**What the task requires:** Your answer must consist of the records below, reproduced exactly, with every picture removed.

**Photos with calibration data:**
##############################
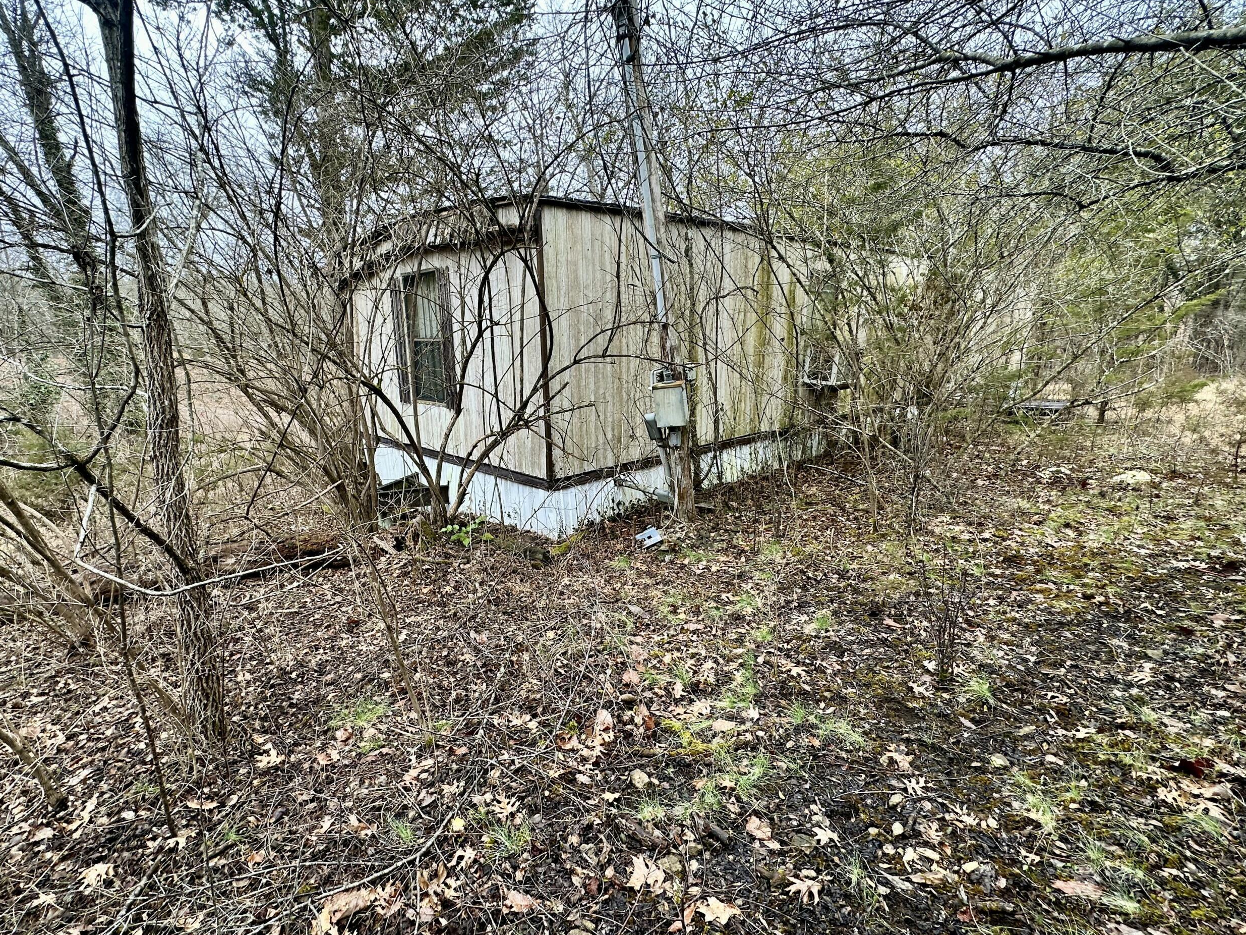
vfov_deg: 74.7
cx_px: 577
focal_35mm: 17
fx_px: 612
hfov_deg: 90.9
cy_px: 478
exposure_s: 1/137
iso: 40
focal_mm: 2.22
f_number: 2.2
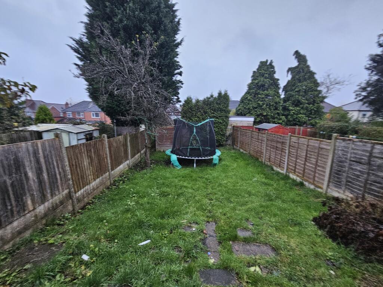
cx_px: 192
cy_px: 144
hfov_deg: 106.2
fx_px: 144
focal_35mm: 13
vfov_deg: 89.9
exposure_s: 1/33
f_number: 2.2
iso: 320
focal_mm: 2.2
##############################
**Task output:**
vfov_deg: 74.7
cx_px: 577
focal_35mm: 17
fx_px: 612
hfov_deg: 90.9
cy_px: 478
exposure_s: 1/137
iso: 40
focal_mm: 2.22
f_number: 2.2
cx_px: 192
cy_px: 144
hfov_deg: 106.2
fx_px: 144
focal_35mm: 13
vfov_deg: 89.9
exposure_s: 1/33
f_number: 2.2
iso: 320
focal_mm: 2.2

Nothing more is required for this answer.